Talend Data Catalog incrementally profiles all tables or
files in the import scope and collects sample rows, when you enable the data profiling
during metadata import.
As data profiling and
metadata import processes share the data store connectivity and scope details, you do
not need to configure the data profiling connectivity explicitly.
Data sampling and data profiling can be defined and performed independently.
Data sampling and data profiling can be performed as part of the model harvesting or on
demand.
Data sampling and profiling is required to perform the auto-tagging for data
classification.
Before you begin
- Make sure that the bridge of the data source supports data profiling.
- You
have been assigned an object role with the Data
Management capability.
Procedure
-
Open the Import Options tab to enable the data profiling
and/or sampling options.
-
Select the Data Profiling check box and define the
number of rows to profile.
-
Select the Data Sampling check box and define the number
of rows for preview.
-
Select the Profile only objects that are not profiled yet
check box to enable data profiling only on imported objects which have not been
profiled.
If the check box is cleared, Talend Data Catalog re-profiles imported
objects based on their last modification time.
-
Select the Data Classification check box to run
automatically the data classification on the newly profiled objects.
-
Select the Hide data using Sensitivity Label check box and
select a sensitivity label from the list to apply the selected sensitivity label to
the new imported objects in the scope.
-
Save your changes.
-
To run or refresh the data profiling and/or sampling, do one of the
following:
- Re-import the model and go to the object page.

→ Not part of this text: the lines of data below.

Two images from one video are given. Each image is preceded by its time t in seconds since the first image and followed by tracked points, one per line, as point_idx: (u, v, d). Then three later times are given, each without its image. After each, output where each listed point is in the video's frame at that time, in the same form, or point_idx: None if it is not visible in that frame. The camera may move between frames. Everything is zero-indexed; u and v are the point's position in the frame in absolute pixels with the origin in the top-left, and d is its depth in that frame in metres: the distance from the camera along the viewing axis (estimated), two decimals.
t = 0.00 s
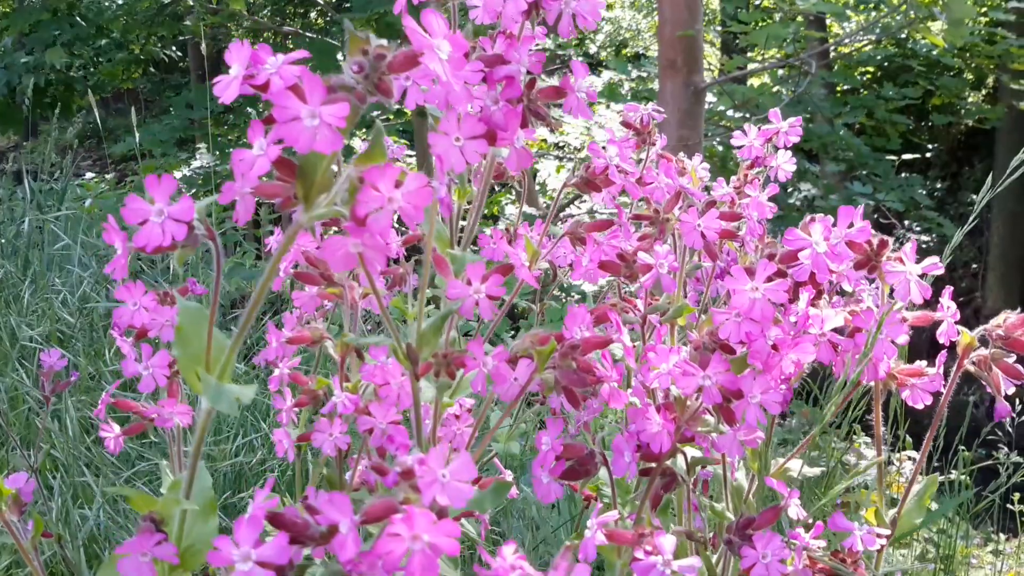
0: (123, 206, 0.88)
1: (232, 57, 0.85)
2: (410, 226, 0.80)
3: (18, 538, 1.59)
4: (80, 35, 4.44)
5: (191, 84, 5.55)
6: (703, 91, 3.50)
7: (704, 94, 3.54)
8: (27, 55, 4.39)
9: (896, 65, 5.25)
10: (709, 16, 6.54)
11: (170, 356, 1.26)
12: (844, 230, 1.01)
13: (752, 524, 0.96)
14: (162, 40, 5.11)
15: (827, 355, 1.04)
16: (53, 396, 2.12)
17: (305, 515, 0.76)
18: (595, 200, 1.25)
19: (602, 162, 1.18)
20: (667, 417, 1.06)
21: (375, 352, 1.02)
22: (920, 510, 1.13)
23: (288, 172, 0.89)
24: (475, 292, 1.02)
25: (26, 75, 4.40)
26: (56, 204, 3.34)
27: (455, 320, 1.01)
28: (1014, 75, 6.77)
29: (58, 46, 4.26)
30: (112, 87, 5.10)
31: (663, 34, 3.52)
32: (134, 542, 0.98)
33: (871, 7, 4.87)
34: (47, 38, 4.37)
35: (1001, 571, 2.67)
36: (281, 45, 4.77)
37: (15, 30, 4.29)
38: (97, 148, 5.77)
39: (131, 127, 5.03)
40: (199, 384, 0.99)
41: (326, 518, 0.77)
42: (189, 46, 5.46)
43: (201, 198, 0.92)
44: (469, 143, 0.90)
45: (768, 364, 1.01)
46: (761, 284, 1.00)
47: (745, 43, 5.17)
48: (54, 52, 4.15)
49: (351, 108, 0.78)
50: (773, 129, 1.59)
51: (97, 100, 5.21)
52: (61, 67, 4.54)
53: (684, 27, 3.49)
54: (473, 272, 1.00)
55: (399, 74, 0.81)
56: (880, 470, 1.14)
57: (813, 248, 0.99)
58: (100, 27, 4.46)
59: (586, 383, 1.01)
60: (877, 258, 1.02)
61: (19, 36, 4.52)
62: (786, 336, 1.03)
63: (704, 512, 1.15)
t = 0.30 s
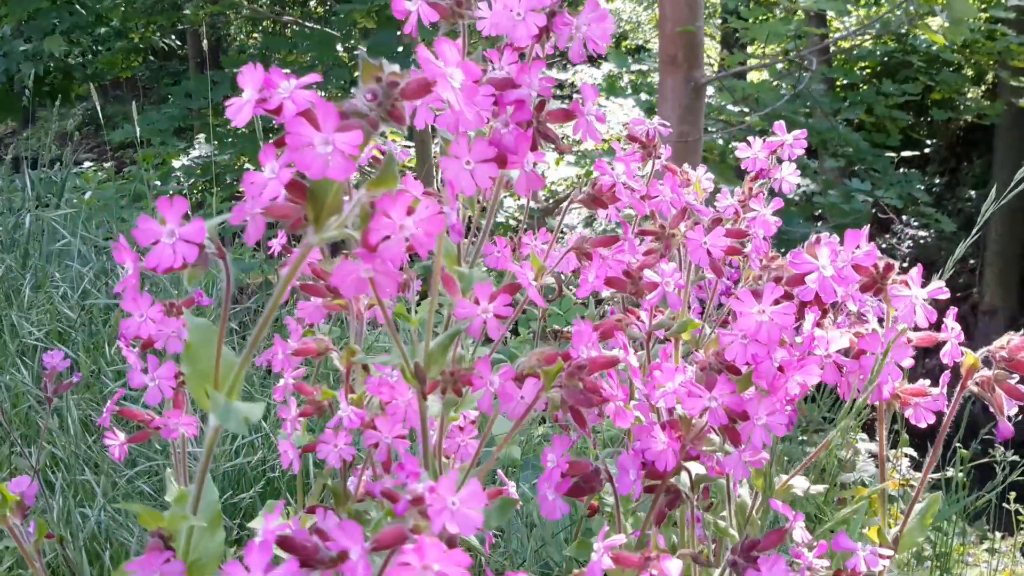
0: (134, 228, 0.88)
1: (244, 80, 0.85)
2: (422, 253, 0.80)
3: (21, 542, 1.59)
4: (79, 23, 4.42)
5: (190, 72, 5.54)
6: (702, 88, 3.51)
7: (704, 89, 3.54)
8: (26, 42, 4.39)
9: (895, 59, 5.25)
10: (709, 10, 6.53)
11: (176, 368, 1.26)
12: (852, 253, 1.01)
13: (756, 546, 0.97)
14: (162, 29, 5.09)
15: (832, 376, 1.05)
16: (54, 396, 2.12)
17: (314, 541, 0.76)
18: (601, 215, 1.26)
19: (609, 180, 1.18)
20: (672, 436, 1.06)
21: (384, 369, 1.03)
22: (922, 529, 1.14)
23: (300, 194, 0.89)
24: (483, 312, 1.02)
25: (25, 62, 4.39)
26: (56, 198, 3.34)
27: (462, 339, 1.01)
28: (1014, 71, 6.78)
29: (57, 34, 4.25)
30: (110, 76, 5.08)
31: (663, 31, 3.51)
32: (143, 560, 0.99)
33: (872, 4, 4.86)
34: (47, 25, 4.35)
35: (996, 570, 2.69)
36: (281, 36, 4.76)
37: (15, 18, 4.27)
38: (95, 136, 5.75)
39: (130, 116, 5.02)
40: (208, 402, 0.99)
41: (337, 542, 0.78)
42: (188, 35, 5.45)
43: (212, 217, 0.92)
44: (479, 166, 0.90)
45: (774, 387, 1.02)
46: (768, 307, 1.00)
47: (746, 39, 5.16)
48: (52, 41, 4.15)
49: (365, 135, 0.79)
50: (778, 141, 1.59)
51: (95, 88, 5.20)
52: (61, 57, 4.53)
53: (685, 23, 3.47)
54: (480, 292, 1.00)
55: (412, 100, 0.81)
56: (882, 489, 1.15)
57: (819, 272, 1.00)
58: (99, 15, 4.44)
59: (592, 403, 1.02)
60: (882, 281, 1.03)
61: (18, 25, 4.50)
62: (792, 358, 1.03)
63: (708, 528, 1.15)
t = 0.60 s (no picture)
0: (148, 253, 0.88)
1: (258, 106, 0.85)
2: (437, 281, 0.80)
3: (28, 554, 1.59)
4: (79, 22, 4.42)
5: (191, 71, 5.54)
6: (704, 88, 3.51)
7: (704, 89, 3.54)
8: (27, 41, 4.38)
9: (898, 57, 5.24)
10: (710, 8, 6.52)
11: (186, 385, 1.26)
12: (864, 274, 1.01)
13: (771, 569, 0.97)
14: (162, 28, 5.10)
15: (845, 397, 1.05)
16: (61, 408, 2.12)
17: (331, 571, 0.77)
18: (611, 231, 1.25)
19: (619, 199, 1.18)
20: (684, 456, 1.06)
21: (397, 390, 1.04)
22: (934, 548, 1.14)
23: (313, 219, 0.89)
24: (495, 333, 1.01)
25: (26, 62, 4.37)
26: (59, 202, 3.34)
27: (475, 360, 1.01)
28: (1014, 70, 6.78)
29: (58, 34, 4.25)
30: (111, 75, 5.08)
31: (664, 30, 3.51)
32: None
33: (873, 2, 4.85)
34: (48, 25, 4.35)
35: (999, 572, 2.69)
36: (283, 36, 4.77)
37: (15, 18, 4.26)
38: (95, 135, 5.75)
39: (131, 115, 5.02)
40: (220, 424, 1.00)
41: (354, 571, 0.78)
42: (189, 33, 5.45)
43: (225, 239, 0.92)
44: (492, 190, 0.90)
45: (787, 408, 1.02)
46: (780, 329, 1.00)
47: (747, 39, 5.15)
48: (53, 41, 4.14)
49: (380, 163, 0.79)
50: (786, 153, 1.59)
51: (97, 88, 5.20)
52: (61, 57, 4.52)
53: (686, 23, 3.47)
54: (493, 313, 1.00)
55: (426, 127, 0.81)
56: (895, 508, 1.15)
57: (832, 293, 1.00)
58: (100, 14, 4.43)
59: (605, 425, 1.02)
60: (894, 301, 1.03)
61: (19, 25, 4.49)
62: (805, 379, 1.03)
63: (720, 547, 1.15)
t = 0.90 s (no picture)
0: (166, 283, 0.88)
1: (277, 137, 0.86)
2: (454, 313, 0.80)
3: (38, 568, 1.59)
4: (83, 24, 4.43)
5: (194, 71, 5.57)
6: (709, 88, 3.52)
7: (710, 89, 3.54)
8: (31, 43, 4.39)
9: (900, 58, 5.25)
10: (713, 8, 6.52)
11: (199, 405, 1.26)
12: (878, 300, 1.01)
13: None
14: (166, 29, 5.13)
15: (859, 421, 1.05)
16: (70, 419, 2.13)
17: None
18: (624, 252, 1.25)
19: (632, 221, 1.18)
20: (699, 480, 1.05)
21: (411, 419, 1.04)
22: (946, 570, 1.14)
23: (329, 249, 0.89)
24: (510, 358, 1.01)
25: (31, 63, 4.39)
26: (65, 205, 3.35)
27: (490, 385, 1.01)
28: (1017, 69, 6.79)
29: (63, 36, 4.26)
30: (115, 76, 5.09)
31: (670, 30, 3.51)
32: None
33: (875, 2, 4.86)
34: (52, 26, 4.36)
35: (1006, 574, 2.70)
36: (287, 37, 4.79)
37: (20, 19, 4.28)
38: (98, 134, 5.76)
39: (135, 116, 5.03)
40: (236, 450, 1.00)
41: None
42: (192, 34, 5.48)
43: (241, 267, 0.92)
44: (508, 219, 0.90)
45: (803, 433, 1.02)
46: (796, 355, 1.00)
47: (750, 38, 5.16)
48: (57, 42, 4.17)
49: (399, 197, 0.79)
50: (796, 169, 1.58)
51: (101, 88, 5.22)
52: (66, 57, 4.53)
53: (690, 23, 3.47)
54: (508, 339, 1.00)
55: (444, 160, 0.82)
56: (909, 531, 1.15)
57: (847, 319, 1.00)
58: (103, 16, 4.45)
59: (619, 451, 1.02)
60: (909, 326, 1.04)
61: (24, 26, 4.50)
62: (819, 404, 1.03)
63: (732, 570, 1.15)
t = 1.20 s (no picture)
0: (183, 303, 0.88)
1: (294, 158, 0.86)
2: (473, 336, 0.81)
3: None
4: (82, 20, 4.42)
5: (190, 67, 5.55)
6: (708, 87, 3.52)
7: (709, 88, 3.55)
8: (29, 40, 4.38)
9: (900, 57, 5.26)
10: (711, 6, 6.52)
11: (209, 418, 1.26)
12: (894, 318, 1.01)
13: None
14: (163, 25, 5.12)
15: (873, 438, 1.05)
16: (74, 424, 2.12)
17: None
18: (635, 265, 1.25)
19: (645, 236, 1.18)
20: (713, 496, 1.05)
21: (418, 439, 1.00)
22: None
23: (347, 270, 0.89)
24: (525, 376, 1.01)
25: (28, 60, 4.38)
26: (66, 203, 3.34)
27: (504, 402, 1.01)
28: (1015, 68, 6.81)
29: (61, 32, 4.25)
30: (111, 72, 5.08)
31: (669, 29, 3.53)
32: None
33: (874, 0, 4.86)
34: (50, 23, 4.35)
35: None
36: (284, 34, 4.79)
37: (18, 16, 4.27)
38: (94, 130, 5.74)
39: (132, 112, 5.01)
40: (251, 467, 1.00)
41: None
42: (188, 30, 5.46)
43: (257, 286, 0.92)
44: (525, 239, 0.90)
45: (817, 451, 1.02)
46: (812, 373, 1.00)
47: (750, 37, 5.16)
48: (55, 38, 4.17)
49: (418, 220, 0.78)
50: (804, 179, 1.59)
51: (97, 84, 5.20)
52: (63, 53, 4.51)
53: (690, 21, 3.48)
54: (523, 356, 1.00)
55: (463, 182, 0.81)
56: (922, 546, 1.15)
57: (863, 338, 1.00)
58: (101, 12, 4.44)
59: (634, 468, 1.01)
60: (923, 343, 1.04)
61: (21, 22, 4.48)
62: (834, 422, 1.04)
63: None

- Generate the data profiling and sampling from any level of an imported objects
including Tables/Files/Views (Classifier), Schema/Package, Model or File System
folder.
- Go to the object page.
- In the Data Request SQL area, specify your SQL
query on the object as needed. The Data Request SQL is used after the
re-harvesting.
- In the More actions menu, click
Generate Data Sampling and Profiling.
- Configure the options as needed.
- Click OK to run the operation.